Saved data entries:
===

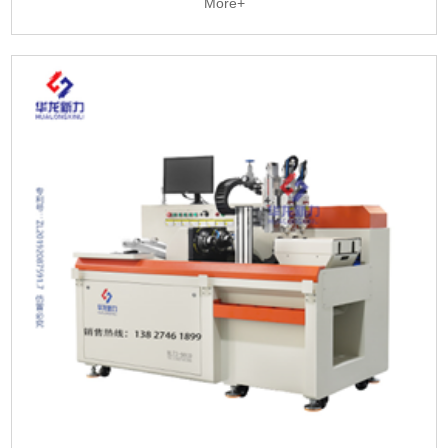
More+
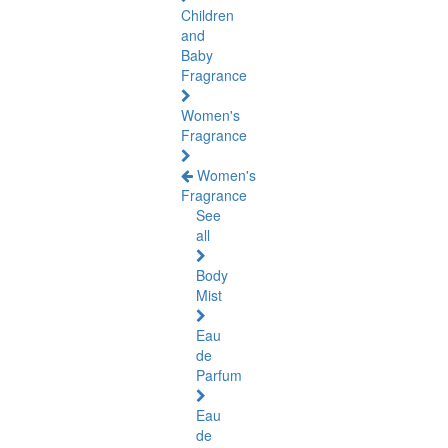
Children
and
Baby
Fragrance
Women's
Fragrance
Women's
Fragrance
See
all
Body
Mist
Eau
de
Parfum
Eau
de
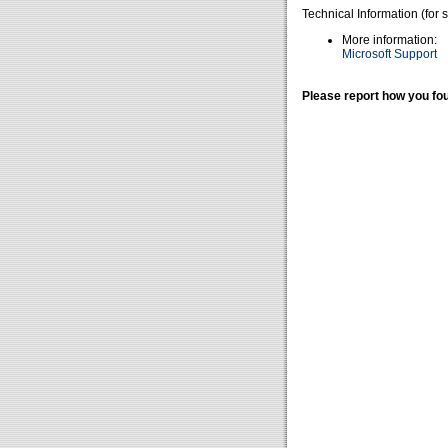
Technical Information (for 
More information:
Microsoft Support
Please report how you fou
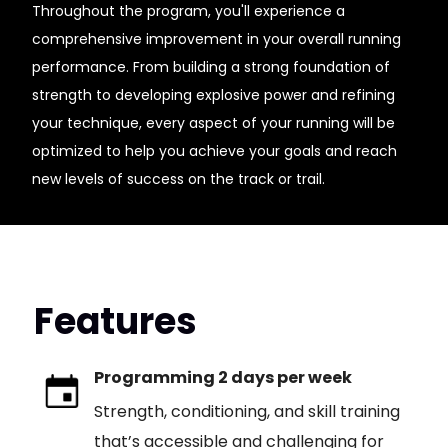
Throughout the program, you'll experience a
comprehensive improvement in your overall running
performance. From building a strong foundation of
strength to developing explosive power and refining
your technique, every aspect of your running will be
optimized to help you achieve your goals and reach
new levels of success on the track or trail.
Features
Programming 2 days per week
Strength, conditioning, and skill training
that’s accessible and challenging for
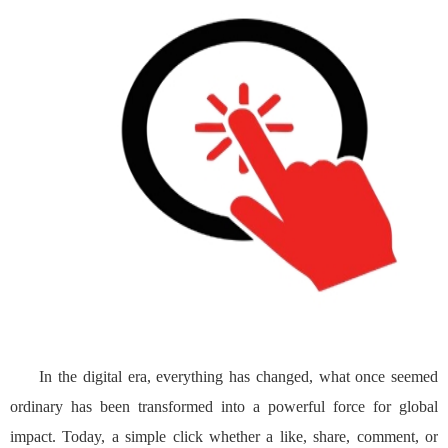
In the digital era, everything has changed, what once seemed
ordinary has been transformed into a powerful force for global
impact. Today, a simple click whether a like, share, comment, or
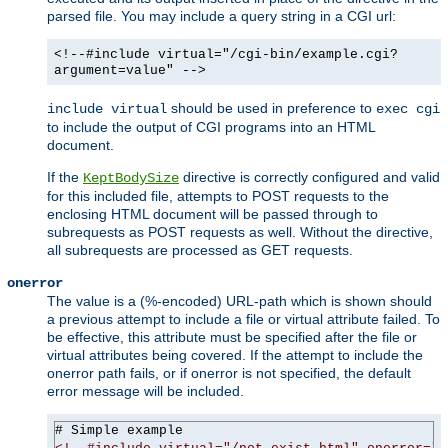
parsed file. You may include a query string in a CGI url:
<!--#include virtual="/cgi-bin/example.cgi?
argument=value" -->
should be used in preference to
include virtual
exec cgi
to include the output of CGI programs into an HTML
document.
If the
directive is correctly configured and valid
KeptBodySize
for this included file, attempts to POST requests to the
enclosing HTML document will be passed through to
subrequests as POST requests as well. Without the directive,
all subrequests are processed as GET requests.
onerror
The value is a (%-encoded) URL-path which is shown should
a previous attempt to include a file or virtual attribute failed. To
be effective, this attribute must be specified after the file or
virtual attributes being covered. If the attempt to include the
onerror path fails, or if onerror is not specified, the default
error message will be included.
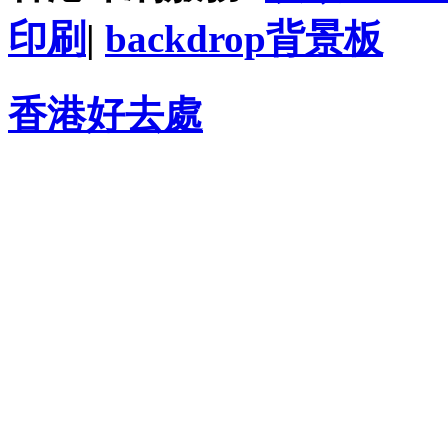
印刷
|
backdrop背景板
香港好去處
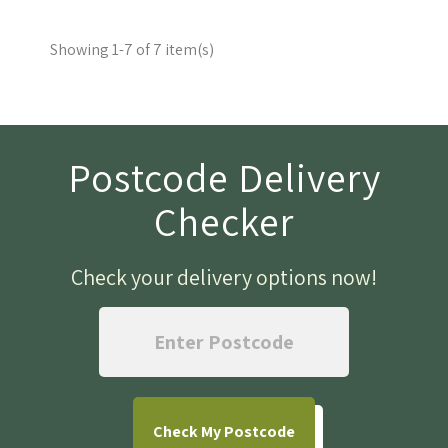
Showing 1-7 of 7 item(s)
Postcode Delivery
Checker
Check your delivery options now
!
Check
My Postcode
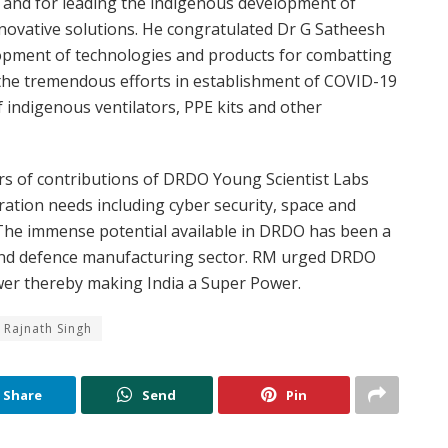
and for leading the indigenous development of
nnovative solutions. He congratulated Dr G Satheesh
opment of technologies and products for combatting
he tremendous efforts in establishment of COVID-19
 indigenous ventilators, PPE kits and other
rs of contributions of DRDO Young Scientist Labs
ation needs including cyber security, space and
. The immense potential available in DRDO has been a
 and defence manufacturing sector. RM urged DRDO
ower thereby making India a Super Power.
i Rajnath Singh
Share
Send
Pin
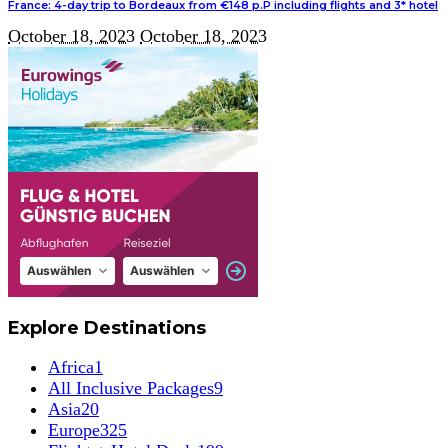
France: 4-day trip to Bordeaux from €148 p.P including flights and 3* hotel
October 18, 2023
October 18, 2023
Explore Destinations
Africa
1
All Inclusive Packages
9
Asia
20
Europe
325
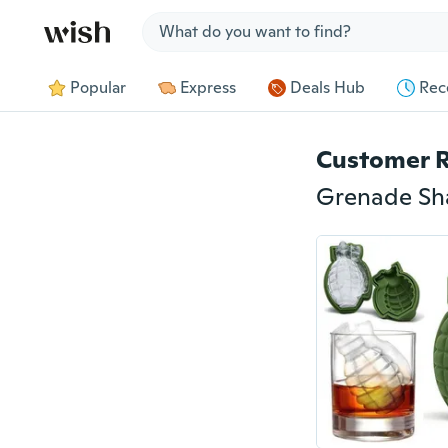
Jump to section
Popular
Express
Deals Hub
Rec
Customer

===

INSTRUCTIONS TO FOLLOW:
If a line in the records above holds the string "running", copy it.

EXERCISE OUTPUT:
comprehensive improvement in your overall running
your technique, every aspect of your running will be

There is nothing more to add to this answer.